I first saw China’s national team play in the Worlds, in 1990, in Argentina. Italy beat them, 115-76, and Sandro Gamba, coach of the Azzurri, held the score down. Still, that was +39 for Italy … in 1990. After that, in a 1992 Olympic Preview I wrote for the NABC Bulletin (the quarterly publication of the National Association of Basketball Coaches), I said China had the players to give Italy a much better game but that they had zero in the coaching department. I asked what a supreme coach like Hubie Brown could do with that talent. Well, 26 years have come and gone and I’m still asking the same question. To me, China’s progress report reads like this: going backwards.

I’ll get to the matter of coaching in a day or two. For now, here’s my analysis of what I saw the other day. I saw a team that had absolutely no structure, no organization, no identity, no personality, no mission, no cohesion, no culture, no sense of urgency. I can tell you this about guys that play for their national teams: they will play all out, giving everything for their nation, their colors, their flag. May the Gods of Middle Kingdom forgive me, but I saw none of that from their basketball players against the USA. They may even win a game or two after that debacle but, I’m sorry to say I thought they were a discredit to themselves, their people and the game of basketball.

Basketball.
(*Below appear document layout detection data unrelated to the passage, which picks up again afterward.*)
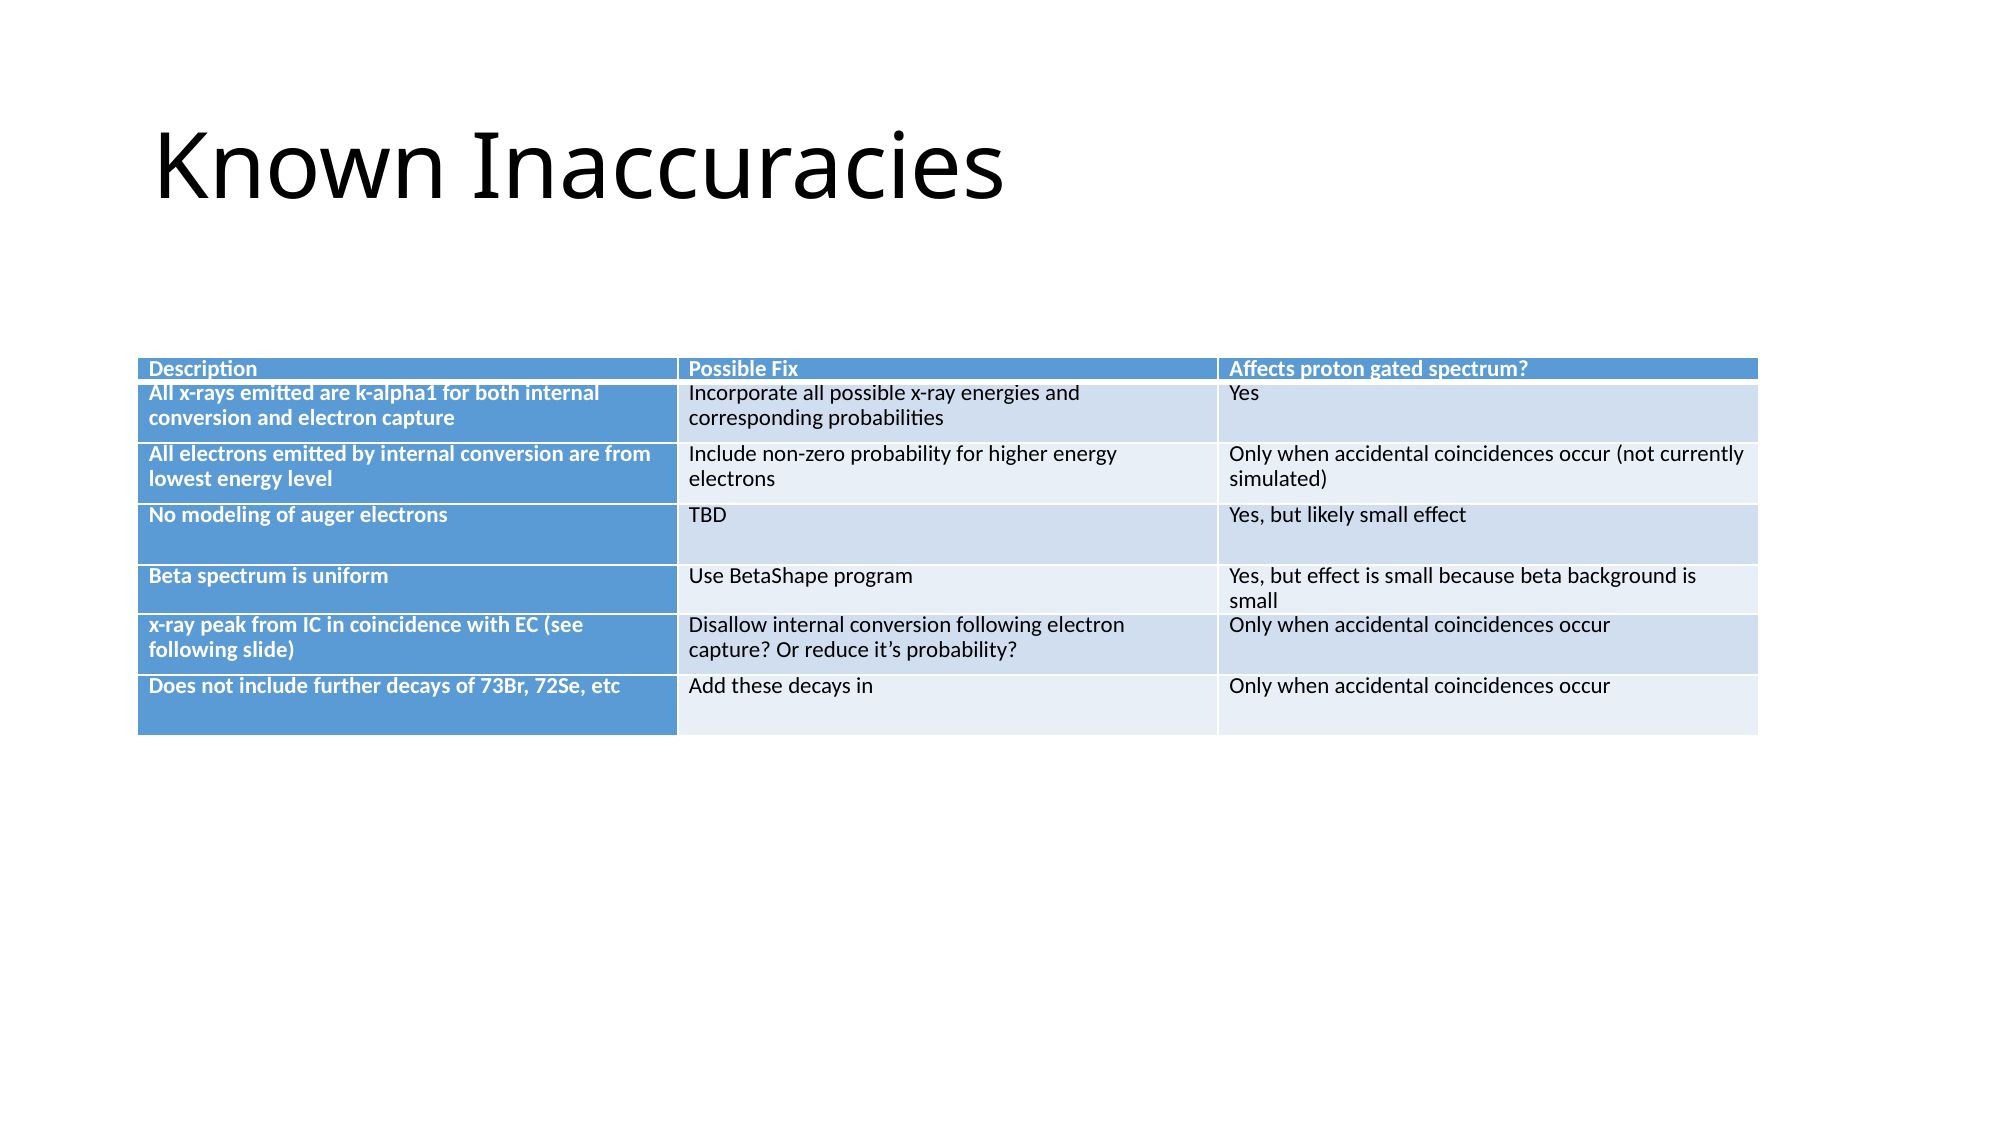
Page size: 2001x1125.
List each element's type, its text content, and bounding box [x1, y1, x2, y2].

table_cell Include non-zero probability for higher energy electrons [679, 444, 1217, 503]
table_header Possible Fix [679, 358, 1217, 379]
table_header Description [138, 358, 677, 379]
table_cell Use BetaShape program [679, 566, 1217, 613]
table_cell No modeling of auger electrons [138, 505, 677, 564]
table_cell All x-rays emitted are k-alpha1 for both internal conversion and electron capture [138, 385, 677, 442]
table_cell Beta spectrum is uniform [138, 566, 677, 613]
table_header Affects proton gated spectrum? [1219, 358, 1758, 379]
table_cell Only when accidental coincidences occur [1219, 615, 1758, 674]
table_cell Disallow internal conversion following electron capture? Or reduce it’s probability? [679, 615, 1217, 674]
table_cell Incorporate all possible x-ray energies and corresponding probabilities [679, 385, 1217, 442]
table_cell Only when accidental coincidences occur (not currently simulated) [1219, 444, 1758, 503]
table_cell Add these decays in [679, 676, 1217, 735]
table_cell Yes, but effect is small because beta background is small [1219, 566, 1758, 613]
table_cell TBD [679, 505, 1217, 564]
title Known Inaccuracies [137, 59, 1863, 278]
table_cell Yes [1219, 385, 1758, 442]
table_cell Yes, but likely small effect [1219, 505, 1758, 564]
table_cell x-ray peak from IC in coincidence with EC (see following slide) [138, 615, 677, 674]
table_cell Only when accidental coincidences occur [1219, 676, 1758, 735]
table_cell All electrons emitted by internal conversion are from lowest energy level [138, 444, 677, 503]
table_cell Does not include further decays of 73Br, 72Se, etc [138, 676, 677, 735]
I don’t want to hear about China’s medal total, much of that piled up in sports I could care less about. Tell me about basketball. Some years ago, a study was done on the most difficult sports. The most difficult individual sport was boxing: footwork, eye work, coordination, hand skills, endurance, strength, strategy and … danger. The most difficult team sport was basketball: footwork, hand skills, quickness, speed, endurance, coordination, elevation, body control, tactical sense and more. As they say, “Ballet on Parquet.” So, give China all the ping-pong medals it can carry home but my own personal jury is out on their sports programs until they show me the goods on the woods.

PS, France, which had lost to Australia by -20, beat China last night, 88-60. I’m not surprised.